[Start of section]
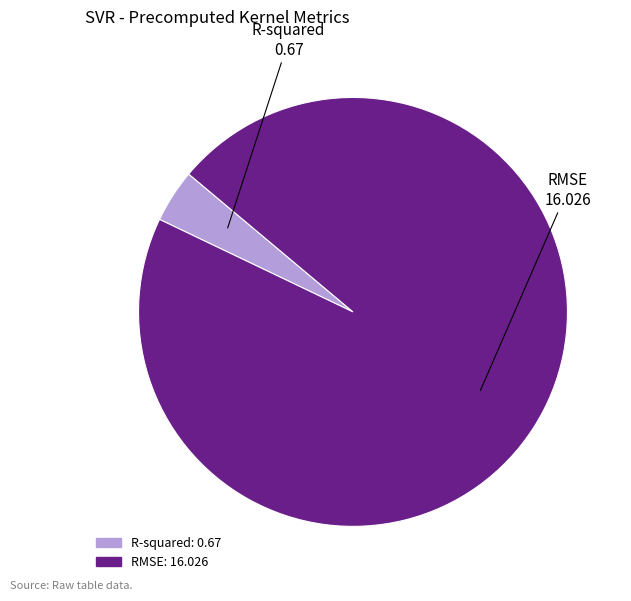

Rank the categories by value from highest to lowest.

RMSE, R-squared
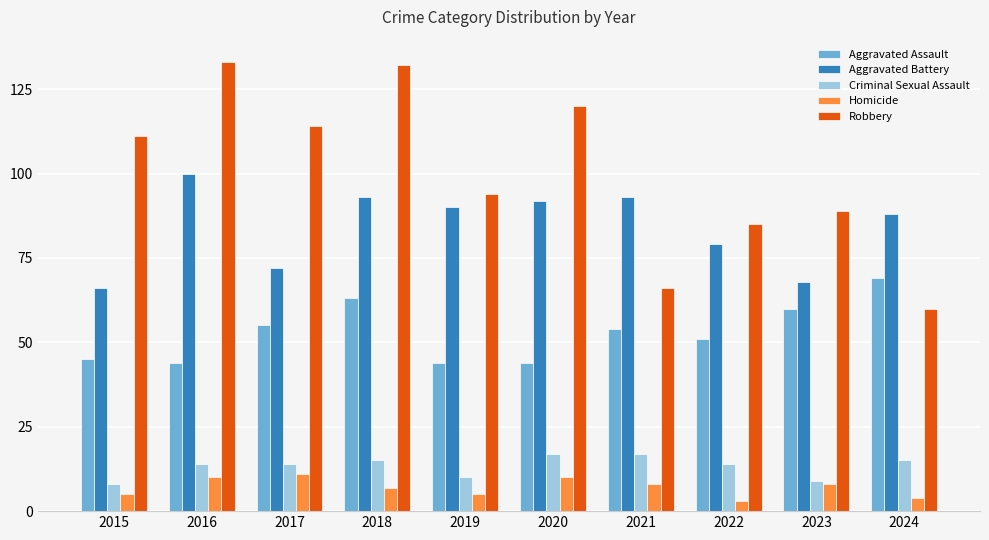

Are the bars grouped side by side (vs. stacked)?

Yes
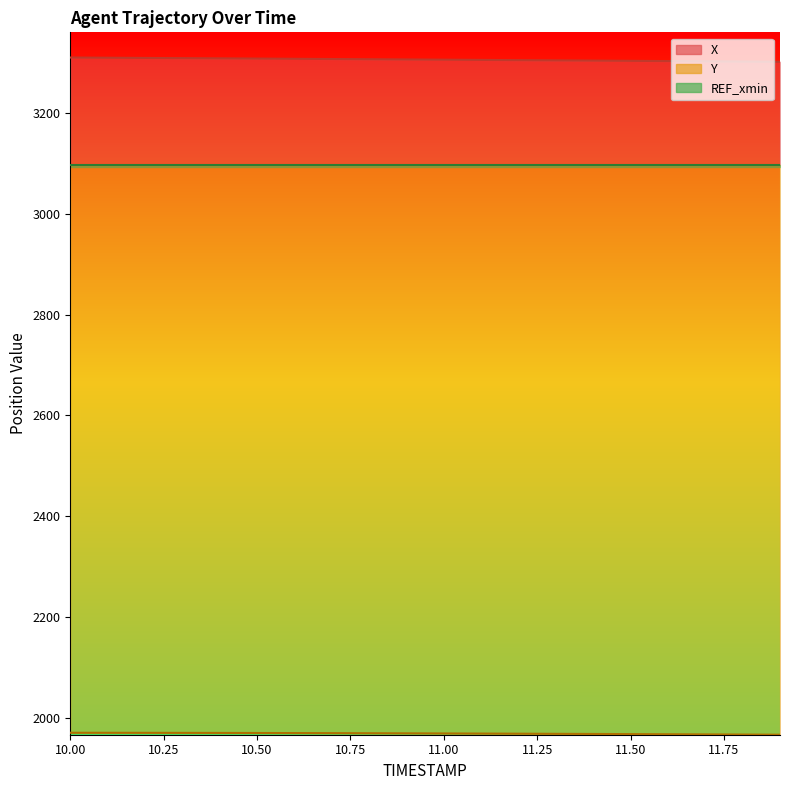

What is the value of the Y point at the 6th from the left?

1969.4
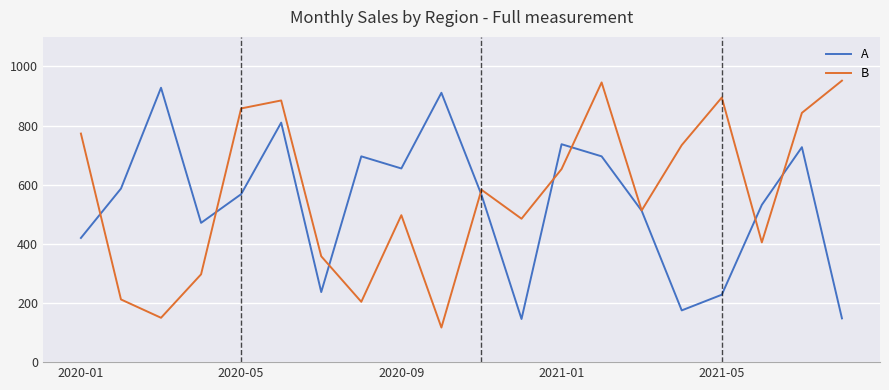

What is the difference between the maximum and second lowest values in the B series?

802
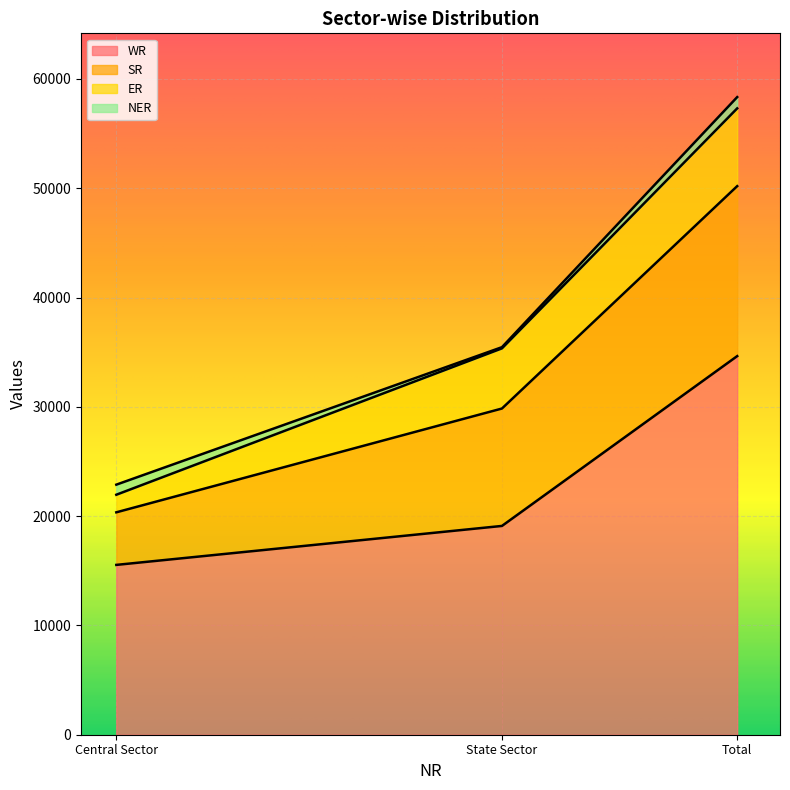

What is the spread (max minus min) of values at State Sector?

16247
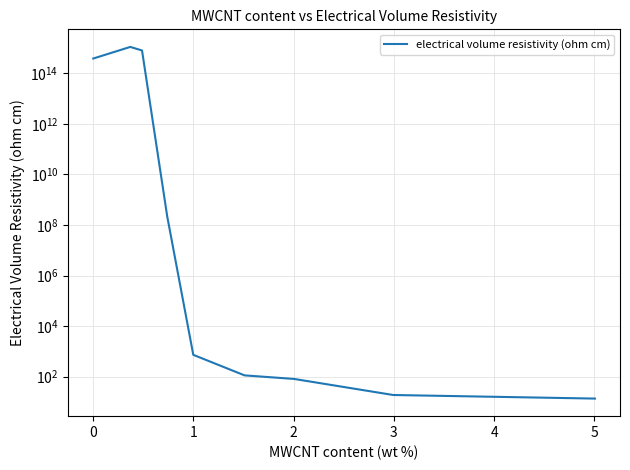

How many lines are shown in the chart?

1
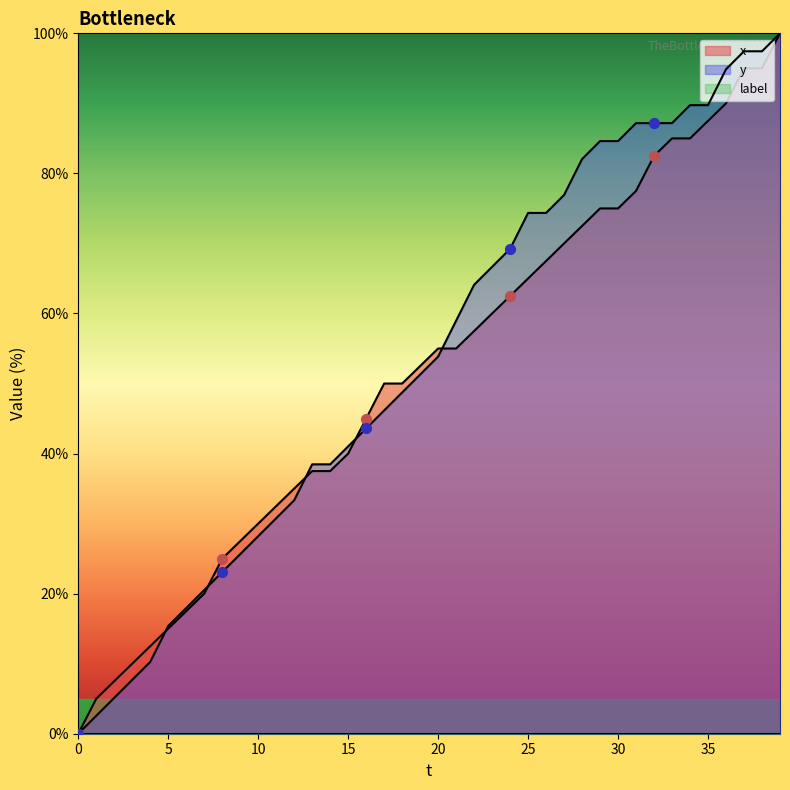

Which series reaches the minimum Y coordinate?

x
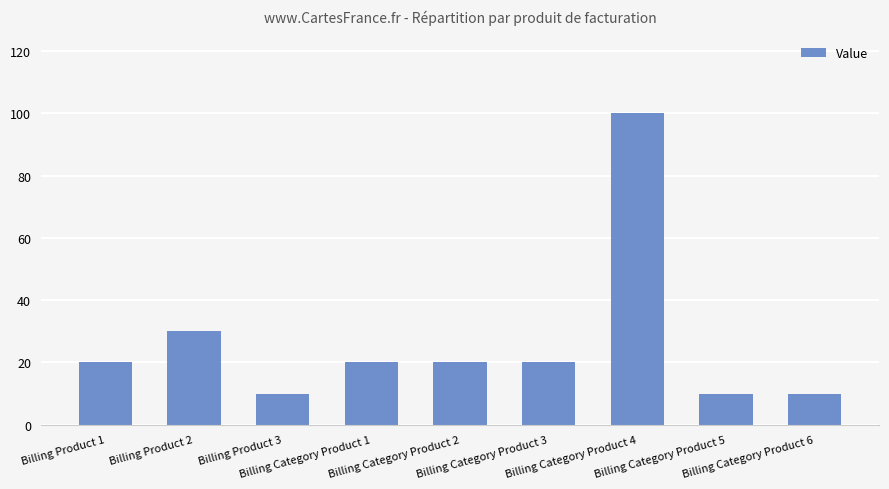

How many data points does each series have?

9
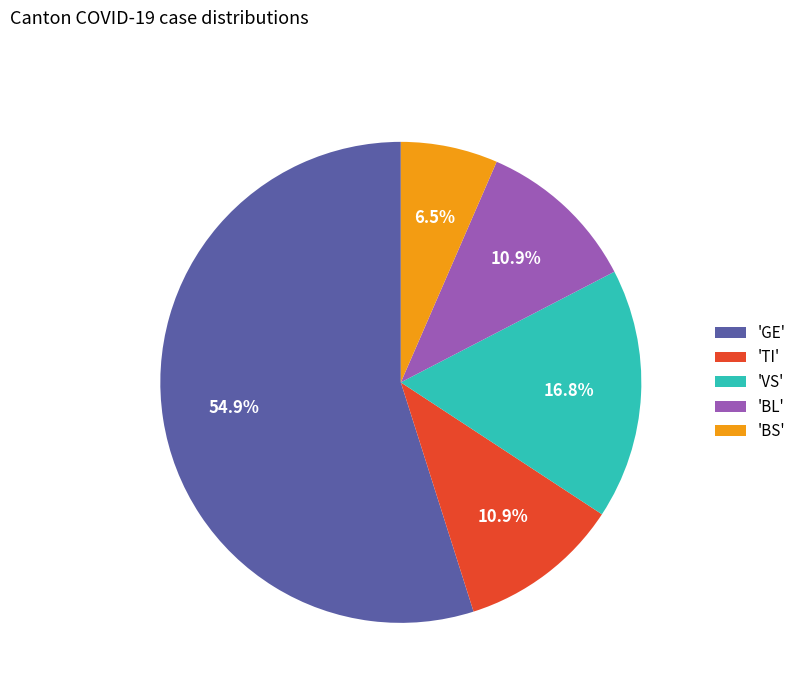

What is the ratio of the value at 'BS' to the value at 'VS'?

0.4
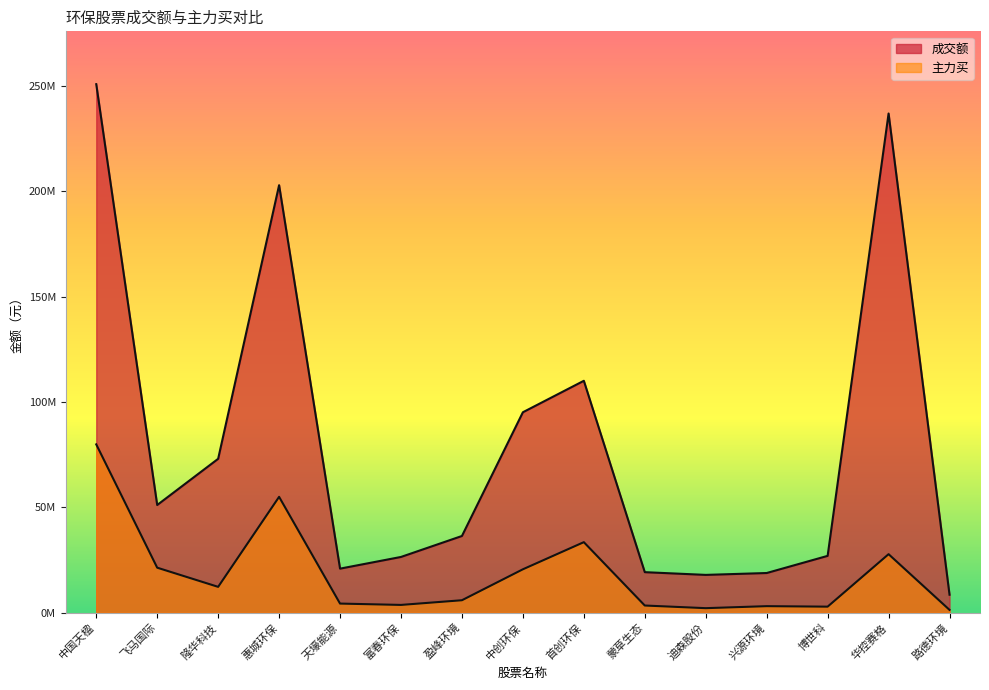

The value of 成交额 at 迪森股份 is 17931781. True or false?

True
[End of section]
**ABOUT THIS EXERCISE:**
Which lines in the data above contain the word "What"? Copy each of them, matching case exactly.

**OUTPUT BELOW:**
What is the value of the Y point at the 6th from the left?
What is the difference between the maximum and second lowest values in the B series?
What is the spread (max minus min) of values at State Sector?
What is the ratio of the value at 'BS' to the value at 'VS'?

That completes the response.